As young adults living in the same house, was always interested at how my sister tolerated clutter, but loathed dust, whereas I loathed clutter & tolerated dust. When I mentioned this to a friend during one of Mom's long-stay jaunts down to Australia, she commented, "I guess, now that the two of you are responsible for cleaning the house, it's uncluttered & dust-free." Nope, just the opposite - place looked like a hell hole by the time Mom was due home. We had to set to & clean with a will to get it looking semi decent in time for her arrival.
While our housecleaning habits have improved over the years, that long-ago reality left me with an appreciation of short-term cleaning. And wondering why it took me so long.
For most of my adult life, it was natural to put off what many of my friends considered "must do" daily chores. Vacuuming was left until dust on the carpet became visible, dishes left unwashed to the next day, and so on (don't want to get too disgusting). The bottom line is that I'd wait until cleaning became a major chore worthy of my attention, rather than making myself a "slave" to what felt like the thankless tasks of keeping things clean as an expected norm. For me, having a house that was always clean& tidy spelled icky daily drudgery. Better to tackle a BIG task, one worthy of my attention & effort.
One of the great challenges before me RIGHT NOW is to take short-term cleaning part of my daily habits. It matters to me, because the environment we live in matters.
That might seem obvious to most folks, but it faces constant resistance with me. Why doesn't matter. Getting past it does. Because the environment I live in matters.
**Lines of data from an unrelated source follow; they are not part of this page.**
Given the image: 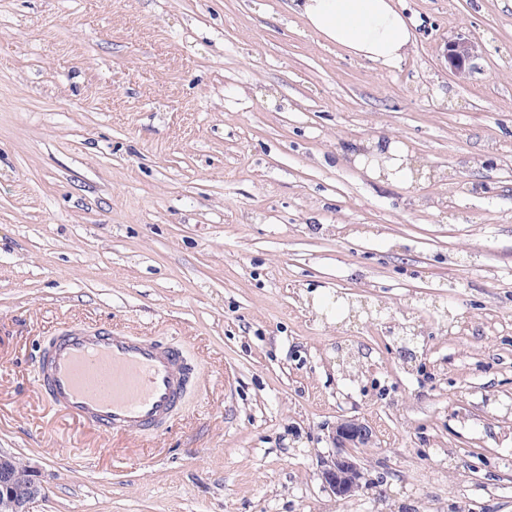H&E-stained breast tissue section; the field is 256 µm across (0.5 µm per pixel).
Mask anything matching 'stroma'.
<instances>
[{
  "label": "stroma",
  "mask_w": 512,
  "mask_h": 512,
  "mask_svg": "<svg viewBox=\"0 0 512 512\" xmlns=\"http://www.w3.org/2000/svg\"><path fill=\"white\" fill-rule=\"evenodd\" d=\"M397 2L391 71L288 0L0 10V450L33 512H512V0ZM383 133L425 178L354 164ZM74 326L202 371L156 431L99 432L35 385ZM349 417L376 442L340 500ZM448 52V59L453 70L458 76L462 77L465 74V64L475 56L476 45L470 39H463L454 42ZM373 441V431L358 418L337 422L332 432L334 451L320 471L323 486L341 499L355 496L362 488L363 473L352 448L366 447ZM17 466V468L13 471V480L25 485L28 489V494L23 498L21 497L26 493V488L20 484H14L11 487L8 484V477L6 476L5 471L0 472V487L1 484L9 489V492L12 489V494L8 492V494L1 495L0 493V508L2 511L6 512H29V504L38 496L40 490L42 489V484L38 478L37 471L31 465L23 464L20 467L19 460L16 458L13 459L12 455L5 454L0 452V469L1 467L4 469L10 468L13 465Z\"/></svg>",
  "instance_id": "obj_1"
}]
</instances>
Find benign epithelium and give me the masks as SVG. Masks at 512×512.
<instances>
[{
  "instance_id": "obj_1",
  "label": "benign epithelium",
  "mask_w": 512,
  "mask_h": 512,
  "mask_svg": "<svg viewBox=\"0 0 512 512\" xmlns=\"http://www.w3.org/2000/svg\"><path fill=\"white\" fill-rule=\"evenodd\" d=\"M475 52V42L470 39L459 40L450 46L448 59L458 76L465 74V64ZM373 441V431L361 420L350 418L337 422L332 432L334 451L323 461L320 471L323 486L341 499L355 496L362 488V469L352 449L365 447ZM13 480L25 485L28 494L17 499L10 493L0 494V509L3 512H29V504L42 489L37 471L33 466L23 464L13 471Z\"/></svg>"
}]
</instances>
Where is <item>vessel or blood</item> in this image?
I'll list each match as a JSON object with an SVG mask.
<instances>
[{"mask_svg": "<svg viewBox=\"0 0 512 512\" xmlns=\"http://www.w3.org/2000/svg\"><path fill=\"white\" fill-rule=\"evenodd\" d=\"M192 368L178 349L103 328L59 337L38 361L49 405L110 432L152 428L178 404Z\"/></svg>", "mask_w": 512, "mask_h": 512, "instance_id": "vessel-or-blood-1", "label": "vessel or blood"}]
</instances>
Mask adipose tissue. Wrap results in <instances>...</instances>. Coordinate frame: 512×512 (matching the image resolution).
<instances>
[{
    "label": "adipose tissue",
    "instance_id": "ef3b65f1",
    "mask_svg": "<svg viewBox=\"0 0 512 512\" xmlns=\"http://www.w3.org/2000/svg\"><path fill=\"white\" fill-rule=\"evenodd\" d=\"M289 9L325 41L382 68L399 67L412 44L410 22L396 0H290ZM358 158L377 177L405 185L413 180L408 151L394 137L380 136Z\"/></svg>",
    "mask_w": 512,
    "mask_h": 512
}]
</instances>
There is no getting around the reality that my house ~ as it is at this moment in time ~ will never be as welcoming as my friends', none of who are fur-ever parents to a large clowder of cats. Especially not since Sky joined the cabdoodle of kitties. Seriously traumatized as a kitten, he daunted my efforts to keep the house fairly free of kitty smells. For the foreseeable future, there will be no parties in our house. But that doesn't mean I can't make it as clean & welcoming as possible. There could always be an excuse to put off cleaning, but that's all they are - excuses. It may never be as clean & welcoming as it was, but the reality is that our house can be, every day, as clean & welcoming as it can be.
But it can't happen without short-term cleaning. A house that's only cleaned when it HAS to be is anything but welcoming. Entering it, going from room to room, is a constant reminder of what needs to be done, rather than an invitation to settle in for rest & relaxation or whatever.
Just hit with a reminder of something my sister once said - years & years & years ago, so it's probably something she long outgrew but which has stuck in the mind of her adoring baby sister - to the effect, "Why bother with dusting? It's just going to get that way again." Stunning, realizing that such a short thought - possibly just thrown away in jest - stuck with me all these years.
Short-term cleaning. Knowing that I am successful by how at peace I feel in my home, rather than simply treating it as shelter. Is it repetitive? Does it sometimes feel like inane drudgery? Yes & yes. And worth every precious moment & extended energy.
Dirt happens. Keep the dust cloth at the ready & a good supply of vacuum cleaner bags, invest the time & energy, because an uncluttered, dust-free house (even one that sniffs to high heaven) is a treasure worth having.